Page-level text extractions:
=== Section Start ===

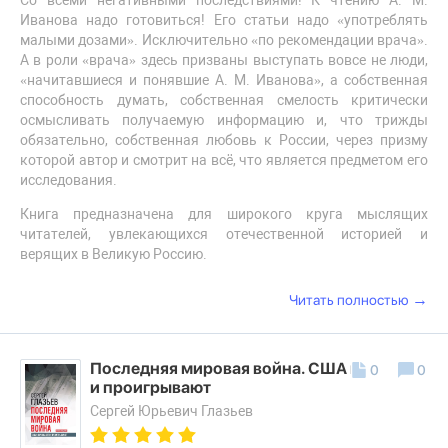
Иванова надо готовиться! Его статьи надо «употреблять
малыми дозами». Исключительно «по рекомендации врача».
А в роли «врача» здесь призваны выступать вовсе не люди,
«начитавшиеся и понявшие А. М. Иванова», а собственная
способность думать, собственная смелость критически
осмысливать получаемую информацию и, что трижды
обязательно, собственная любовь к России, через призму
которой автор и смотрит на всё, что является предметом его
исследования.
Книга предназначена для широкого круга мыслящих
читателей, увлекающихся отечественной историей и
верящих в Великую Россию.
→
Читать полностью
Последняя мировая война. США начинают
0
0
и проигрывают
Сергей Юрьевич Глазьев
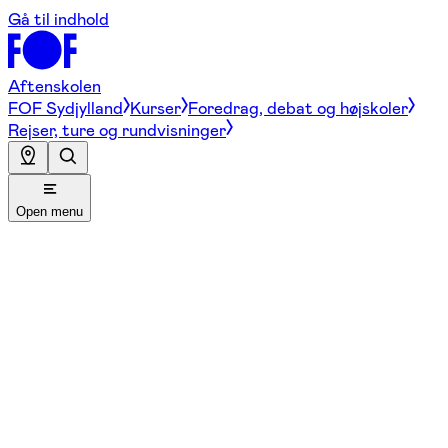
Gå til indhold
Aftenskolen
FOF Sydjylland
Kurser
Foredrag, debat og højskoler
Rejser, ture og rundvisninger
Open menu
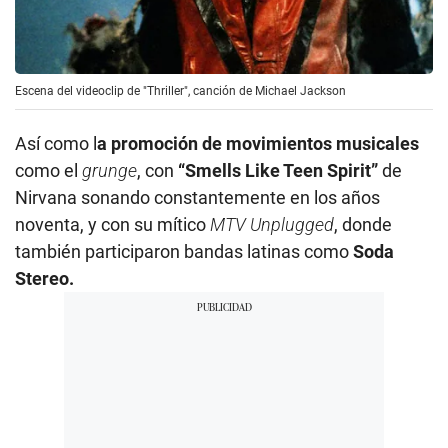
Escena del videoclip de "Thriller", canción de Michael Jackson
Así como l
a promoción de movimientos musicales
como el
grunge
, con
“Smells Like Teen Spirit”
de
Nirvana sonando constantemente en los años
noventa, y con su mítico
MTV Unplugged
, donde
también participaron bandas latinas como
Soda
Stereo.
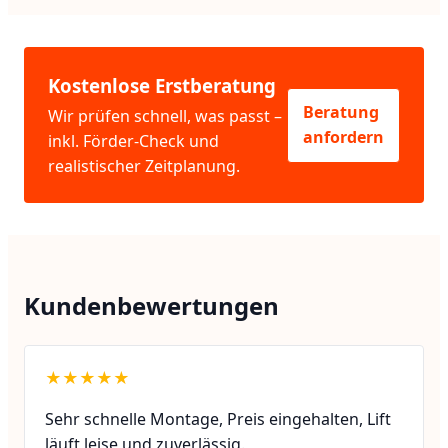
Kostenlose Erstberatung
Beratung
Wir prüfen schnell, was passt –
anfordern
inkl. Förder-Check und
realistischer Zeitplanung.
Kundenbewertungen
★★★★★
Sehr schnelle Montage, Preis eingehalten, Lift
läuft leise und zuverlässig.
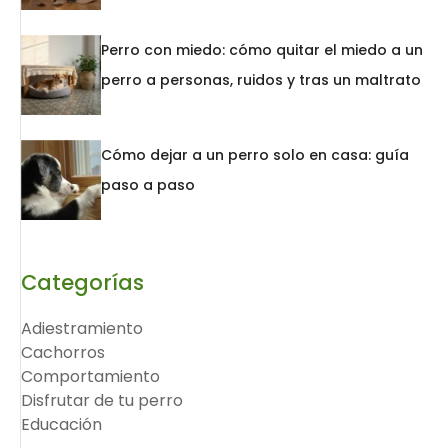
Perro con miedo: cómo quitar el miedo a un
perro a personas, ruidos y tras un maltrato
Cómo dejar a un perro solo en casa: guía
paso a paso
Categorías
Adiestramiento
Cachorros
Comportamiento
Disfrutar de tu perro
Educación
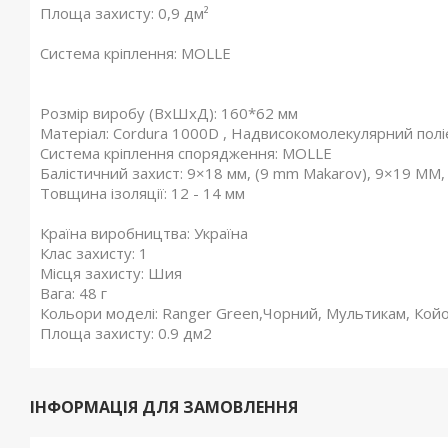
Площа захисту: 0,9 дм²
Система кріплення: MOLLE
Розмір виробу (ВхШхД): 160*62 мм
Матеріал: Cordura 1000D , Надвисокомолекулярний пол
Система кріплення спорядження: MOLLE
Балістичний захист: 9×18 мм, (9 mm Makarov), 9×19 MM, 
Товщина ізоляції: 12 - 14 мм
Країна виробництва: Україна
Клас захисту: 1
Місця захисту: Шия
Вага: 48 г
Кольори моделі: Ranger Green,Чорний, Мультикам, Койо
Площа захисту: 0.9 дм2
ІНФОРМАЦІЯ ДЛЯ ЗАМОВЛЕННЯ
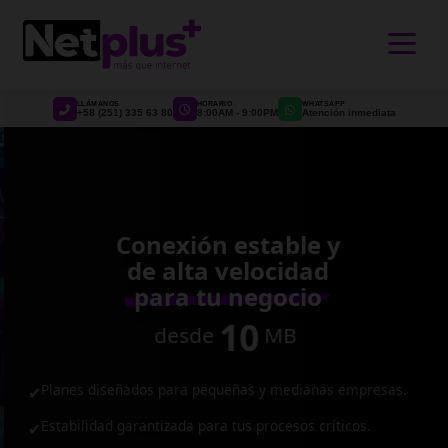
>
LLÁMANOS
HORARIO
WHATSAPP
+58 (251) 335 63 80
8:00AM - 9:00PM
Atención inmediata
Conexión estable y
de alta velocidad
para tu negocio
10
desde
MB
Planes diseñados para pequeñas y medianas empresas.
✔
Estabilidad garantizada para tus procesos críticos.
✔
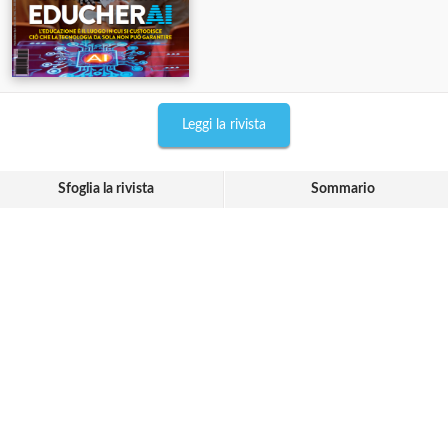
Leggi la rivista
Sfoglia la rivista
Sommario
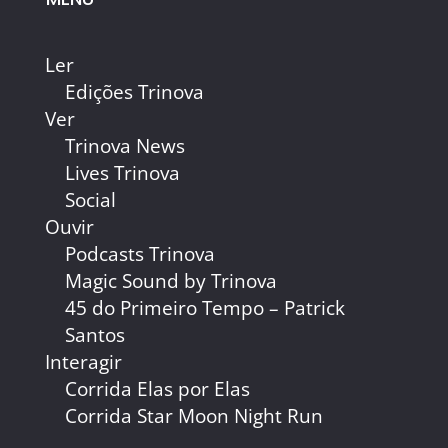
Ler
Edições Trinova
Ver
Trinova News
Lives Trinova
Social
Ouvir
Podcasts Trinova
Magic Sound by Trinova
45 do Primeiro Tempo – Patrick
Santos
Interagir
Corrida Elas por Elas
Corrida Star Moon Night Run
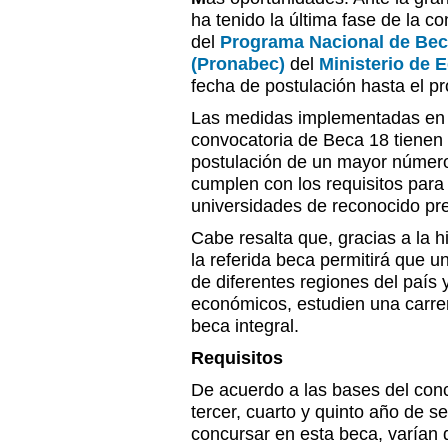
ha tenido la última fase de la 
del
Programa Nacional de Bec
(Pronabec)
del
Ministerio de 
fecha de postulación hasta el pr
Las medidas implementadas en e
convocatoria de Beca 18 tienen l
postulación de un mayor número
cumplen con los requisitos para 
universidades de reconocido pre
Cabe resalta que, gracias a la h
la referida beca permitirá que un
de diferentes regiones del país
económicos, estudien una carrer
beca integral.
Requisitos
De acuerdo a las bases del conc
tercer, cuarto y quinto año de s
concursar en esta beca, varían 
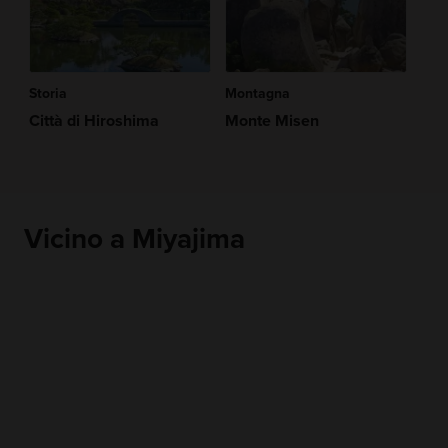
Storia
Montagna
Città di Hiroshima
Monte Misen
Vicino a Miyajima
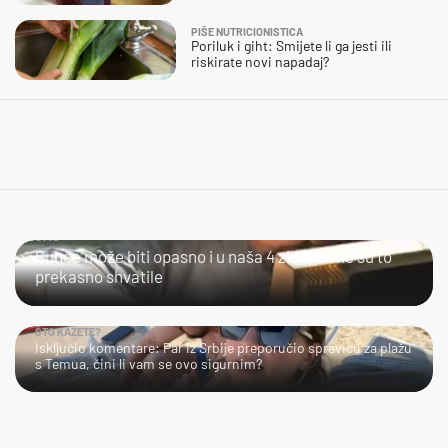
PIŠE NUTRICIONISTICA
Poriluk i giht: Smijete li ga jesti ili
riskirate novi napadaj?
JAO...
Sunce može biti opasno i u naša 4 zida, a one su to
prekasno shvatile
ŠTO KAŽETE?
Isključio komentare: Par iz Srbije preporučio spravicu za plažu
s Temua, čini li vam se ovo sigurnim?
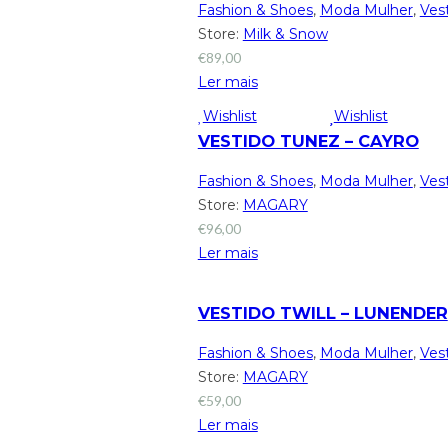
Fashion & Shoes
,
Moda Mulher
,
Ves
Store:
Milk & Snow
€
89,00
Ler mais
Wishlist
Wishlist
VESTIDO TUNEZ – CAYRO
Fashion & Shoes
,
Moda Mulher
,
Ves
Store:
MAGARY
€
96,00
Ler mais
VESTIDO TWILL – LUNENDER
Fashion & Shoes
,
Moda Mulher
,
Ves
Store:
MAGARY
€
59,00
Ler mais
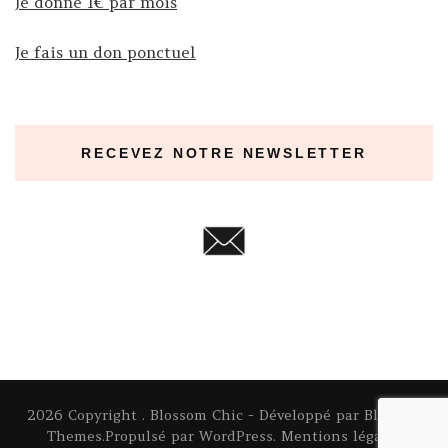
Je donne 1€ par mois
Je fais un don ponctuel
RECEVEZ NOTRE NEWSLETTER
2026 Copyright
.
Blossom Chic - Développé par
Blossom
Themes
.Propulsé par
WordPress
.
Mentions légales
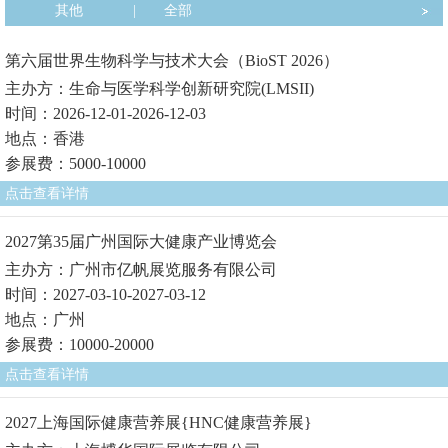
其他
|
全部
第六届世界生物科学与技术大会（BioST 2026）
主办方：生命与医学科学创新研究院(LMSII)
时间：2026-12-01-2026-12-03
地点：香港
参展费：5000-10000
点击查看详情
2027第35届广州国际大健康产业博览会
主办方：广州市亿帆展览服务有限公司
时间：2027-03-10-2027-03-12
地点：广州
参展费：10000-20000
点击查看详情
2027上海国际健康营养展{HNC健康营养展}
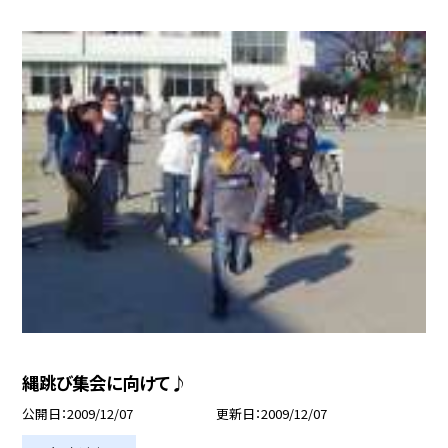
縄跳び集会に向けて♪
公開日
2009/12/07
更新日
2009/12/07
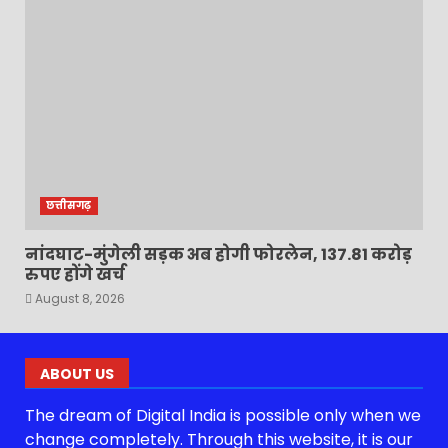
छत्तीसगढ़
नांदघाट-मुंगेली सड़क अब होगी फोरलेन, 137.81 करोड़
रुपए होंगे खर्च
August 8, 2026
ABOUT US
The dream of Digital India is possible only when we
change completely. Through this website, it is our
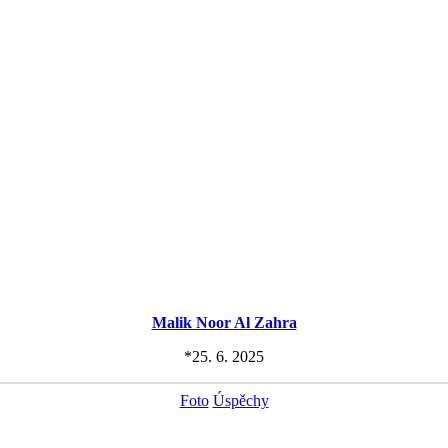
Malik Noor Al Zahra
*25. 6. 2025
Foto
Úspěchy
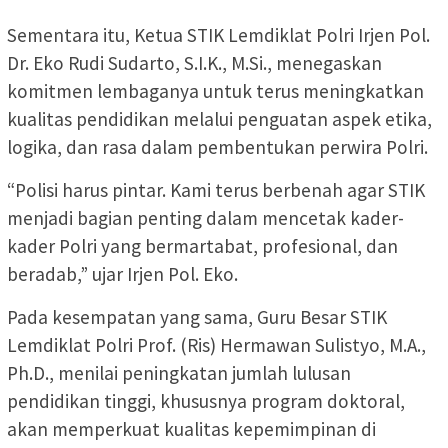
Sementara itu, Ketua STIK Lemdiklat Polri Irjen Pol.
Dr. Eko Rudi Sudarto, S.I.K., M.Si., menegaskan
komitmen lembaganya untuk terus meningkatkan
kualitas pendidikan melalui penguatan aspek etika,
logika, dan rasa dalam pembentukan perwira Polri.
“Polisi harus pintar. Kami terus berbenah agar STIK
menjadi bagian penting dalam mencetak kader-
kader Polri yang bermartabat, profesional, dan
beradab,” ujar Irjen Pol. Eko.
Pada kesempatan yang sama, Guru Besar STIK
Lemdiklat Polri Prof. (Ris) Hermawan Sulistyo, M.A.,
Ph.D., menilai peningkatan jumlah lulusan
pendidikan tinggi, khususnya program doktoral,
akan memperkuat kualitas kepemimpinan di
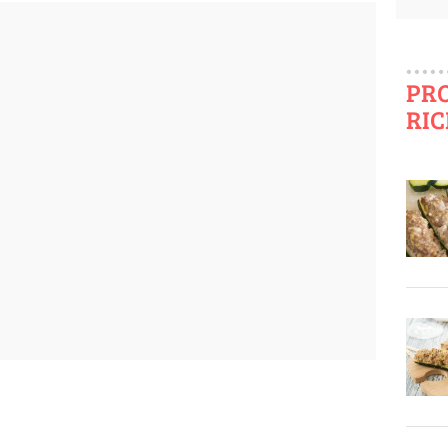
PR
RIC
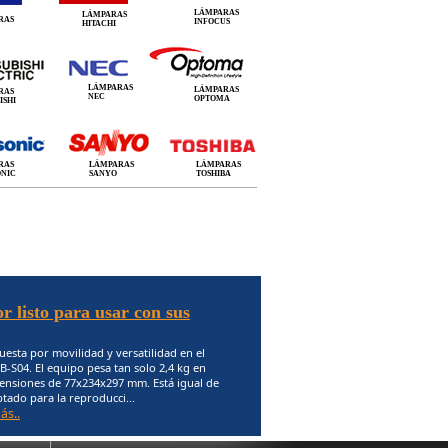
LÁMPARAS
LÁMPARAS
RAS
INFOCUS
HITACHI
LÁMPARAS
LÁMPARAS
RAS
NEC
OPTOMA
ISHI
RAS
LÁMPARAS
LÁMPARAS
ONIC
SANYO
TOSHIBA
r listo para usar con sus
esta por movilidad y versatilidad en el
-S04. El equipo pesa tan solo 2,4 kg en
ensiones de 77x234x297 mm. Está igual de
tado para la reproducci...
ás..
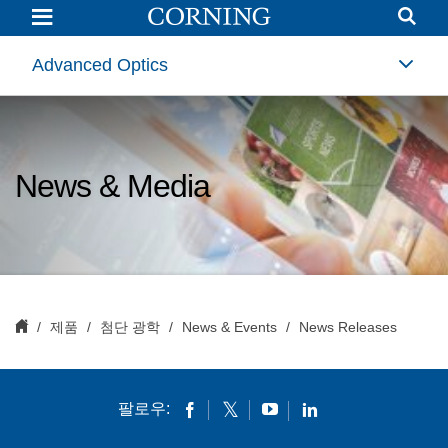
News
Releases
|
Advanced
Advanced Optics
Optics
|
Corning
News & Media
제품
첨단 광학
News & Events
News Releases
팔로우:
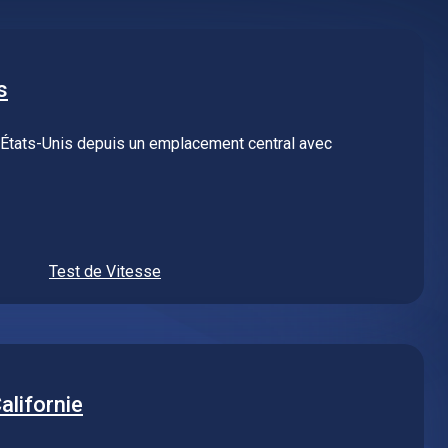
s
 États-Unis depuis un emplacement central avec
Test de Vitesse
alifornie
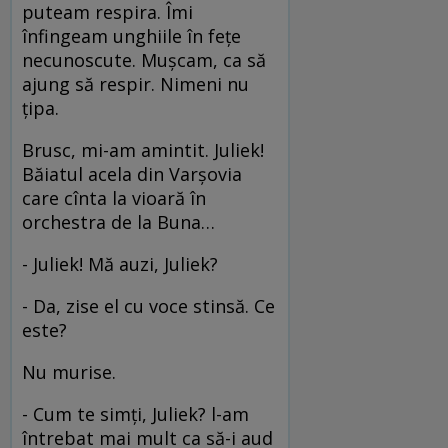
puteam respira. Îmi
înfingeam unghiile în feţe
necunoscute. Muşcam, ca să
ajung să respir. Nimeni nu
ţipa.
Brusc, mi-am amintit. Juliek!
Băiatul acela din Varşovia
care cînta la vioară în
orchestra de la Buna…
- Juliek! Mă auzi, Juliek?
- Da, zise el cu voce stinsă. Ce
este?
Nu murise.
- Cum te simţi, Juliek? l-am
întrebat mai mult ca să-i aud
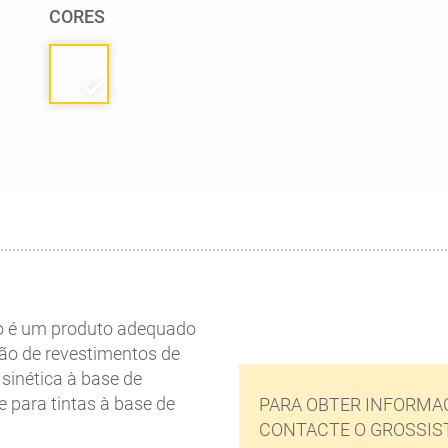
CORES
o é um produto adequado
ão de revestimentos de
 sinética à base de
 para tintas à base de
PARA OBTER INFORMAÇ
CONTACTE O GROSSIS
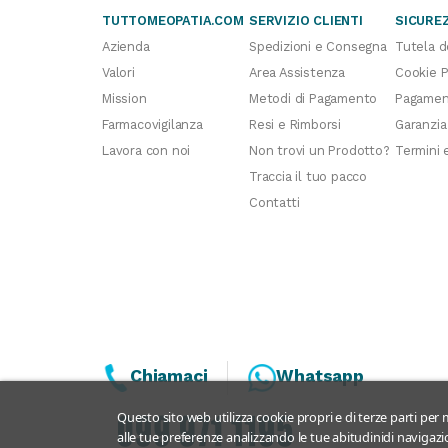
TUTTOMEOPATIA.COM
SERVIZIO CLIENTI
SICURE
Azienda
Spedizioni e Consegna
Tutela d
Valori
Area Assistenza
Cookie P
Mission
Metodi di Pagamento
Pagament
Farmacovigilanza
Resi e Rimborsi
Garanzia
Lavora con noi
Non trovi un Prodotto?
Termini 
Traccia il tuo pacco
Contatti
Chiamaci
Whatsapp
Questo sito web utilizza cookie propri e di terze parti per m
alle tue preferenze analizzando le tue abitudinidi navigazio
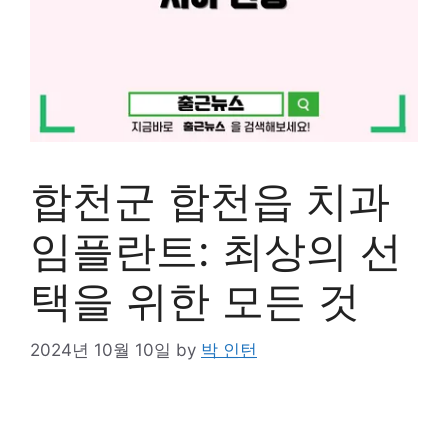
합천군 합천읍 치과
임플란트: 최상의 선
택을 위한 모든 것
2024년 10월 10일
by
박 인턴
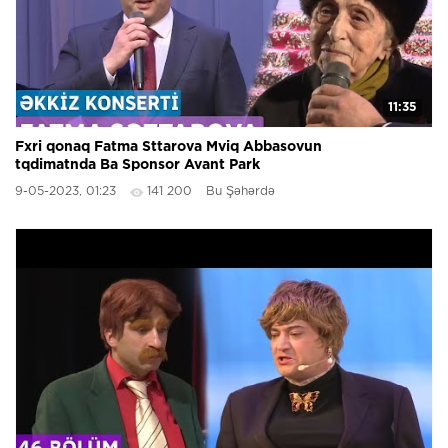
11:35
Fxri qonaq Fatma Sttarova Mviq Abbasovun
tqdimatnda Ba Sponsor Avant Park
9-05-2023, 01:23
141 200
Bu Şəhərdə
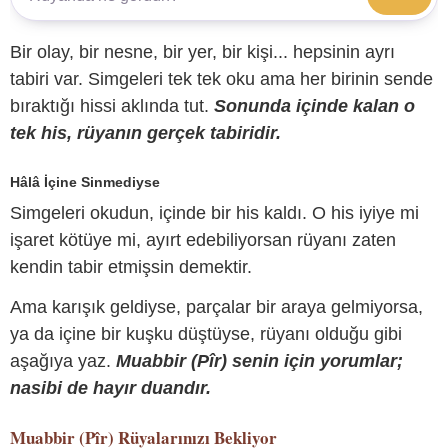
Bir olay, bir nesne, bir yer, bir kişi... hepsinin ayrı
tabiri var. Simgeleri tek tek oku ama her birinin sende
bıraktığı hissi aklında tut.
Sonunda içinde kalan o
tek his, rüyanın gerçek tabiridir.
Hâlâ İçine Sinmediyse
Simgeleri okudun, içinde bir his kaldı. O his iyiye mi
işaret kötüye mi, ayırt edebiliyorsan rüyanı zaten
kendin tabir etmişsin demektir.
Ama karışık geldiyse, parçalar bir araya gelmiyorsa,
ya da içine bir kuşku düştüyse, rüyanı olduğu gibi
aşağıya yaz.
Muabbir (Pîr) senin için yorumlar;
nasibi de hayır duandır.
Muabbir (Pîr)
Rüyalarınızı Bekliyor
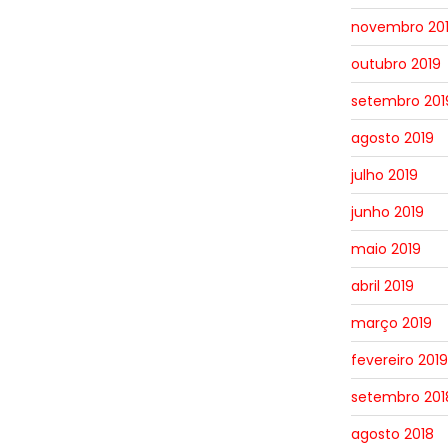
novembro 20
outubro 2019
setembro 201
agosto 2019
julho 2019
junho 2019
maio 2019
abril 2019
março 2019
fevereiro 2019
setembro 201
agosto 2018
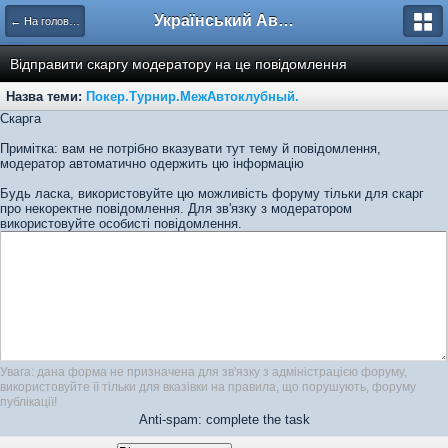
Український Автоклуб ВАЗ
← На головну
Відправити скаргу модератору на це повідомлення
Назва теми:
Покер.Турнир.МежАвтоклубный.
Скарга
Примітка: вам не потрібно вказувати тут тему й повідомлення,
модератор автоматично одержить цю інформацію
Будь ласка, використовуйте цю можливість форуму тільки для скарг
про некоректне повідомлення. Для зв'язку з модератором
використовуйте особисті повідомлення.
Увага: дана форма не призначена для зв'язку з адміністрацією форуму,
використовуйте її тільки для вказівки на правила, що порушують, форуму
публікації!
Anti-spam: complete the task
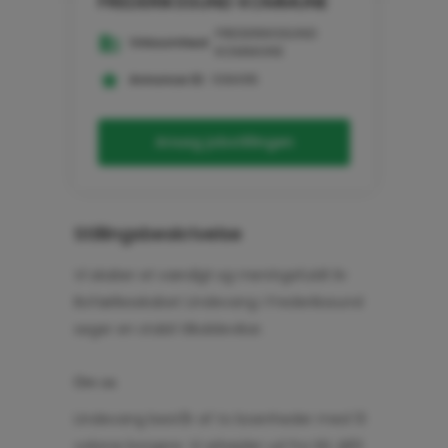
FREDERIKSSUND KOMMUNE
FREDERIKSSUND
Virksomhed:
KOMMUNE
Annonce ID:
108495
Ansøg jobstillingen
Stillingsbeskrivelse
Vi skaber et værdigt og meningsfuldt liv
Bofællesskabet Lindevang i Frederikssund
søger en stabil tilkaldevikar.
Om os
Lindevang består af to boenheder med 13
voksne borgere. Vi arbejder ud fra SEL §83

=== Section End ===

What to produce: Filter the entries down to the lines holding the string "kualitas". Copy each of those lines.

Response:
kualitas pendidikan melalui penguatan aspek etika,
akan memperkuat kualitas kepemimpinan di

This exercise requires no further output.